### Excerpted passage
Brazilian fans watch the the women's round of 16 beach volleyball matches from outside the stadium in Rio de Janeiro, Brazil August 11, 2016. REUTERS/Alexandra Ulmer

By Alexandra Ulmer

RIO DE JANEIRO (Reuters) - Families, pensioners and young couples in Brazilian shirts cheered on the country's female beach volleyball players competing on Rio's Copacabana beach on Friday.

The catch is, the crowd was not clapping from inside the imposing 12,000-person beach volleyball arena.

In fact, they were camped out on the beach - plopped on a big sand mound that allowed them to partially see into the arena, hear the music blare and referee whistle, and catch all the action on a big screen facing them.

They could not actually see the game, but the dozen or so Brazilians perched just meters from crashing Atlantic waves on Friday still soaked up the raucous arena's atmosphere.

"Here I don't pay anything!" laughed retired metallurgist Aluisio Marcelino da Silva, who lives in the Copacabana beach district, where sun-lovers from across the economic spectrum famously converge.

While delighted that his city - which he referred to by its nickname "Marvellous City" - was hosting the Games, he lamented that Olympic tickets to see Brazilian pair Agatha Bednarczuk and Barbara Seixas were out of reach for him.

### Required work
(A) Please retype the beach volleyball article word for word, starting at "In fact, they" and ending at "screen facing them.".
(B) Continue the beach volleyball article from its last sentence.

### Dataset extract
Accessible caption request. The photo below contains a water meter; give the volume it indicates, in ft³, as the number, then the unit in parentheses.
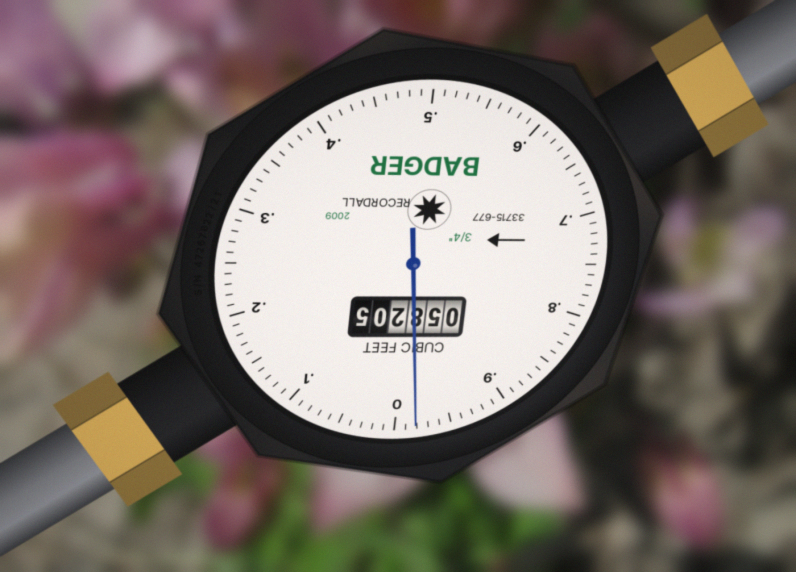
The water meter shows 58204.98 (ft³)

---

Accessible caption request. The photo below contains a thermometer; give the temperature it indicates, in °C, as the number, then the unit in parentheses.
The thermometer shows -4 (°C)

### Exercise responses
(A)
In fact, they were camped out on the beach - plopped on a big sand mound that allowed them to partially see into the arena, hear the music blare and referee whistle, and catch all the action on a big screen facing them.

(B)
With some 20 percent of Rio's residents living in slums and the country mired in a tough economic crisis, many Brazilians have little cash or appetite for Olympic tickets.

Spectators, unlike London in 2012, have not rushed to snap up tickets and television pictures, broadcast around the world, show empty seats in almost every venue.

But beach volleyball, one of Brazil's favourite sports, defied the norm on Friday, with fans rushing to scoop up tickets to see the Brazilian pair face off against China's Fan Wang and Yuan Yue.

When some Brazilians were left without tickets, they resorted to "jeitinho," a local word that refers to using flair for improvisation and ingenuity to resolve an issue, to still get a slice of the Copacabana experience.

Maria Luiza Santos, for instance, made her away around the arena, kicked off her sandals, and watched the game on the screen inside the arena.

"It's very nice here, with the beach, this Copacabana breeze," said Santos, as vendors tried to tempt the growing impromptu crowd with cassava snacks and shrimp.

Will she come back again?

"I plan to!"

(Reporting by Alexandra Ulmer.; Additional reporting by Stephen Eisenhammer. Editing by Neil Robinson)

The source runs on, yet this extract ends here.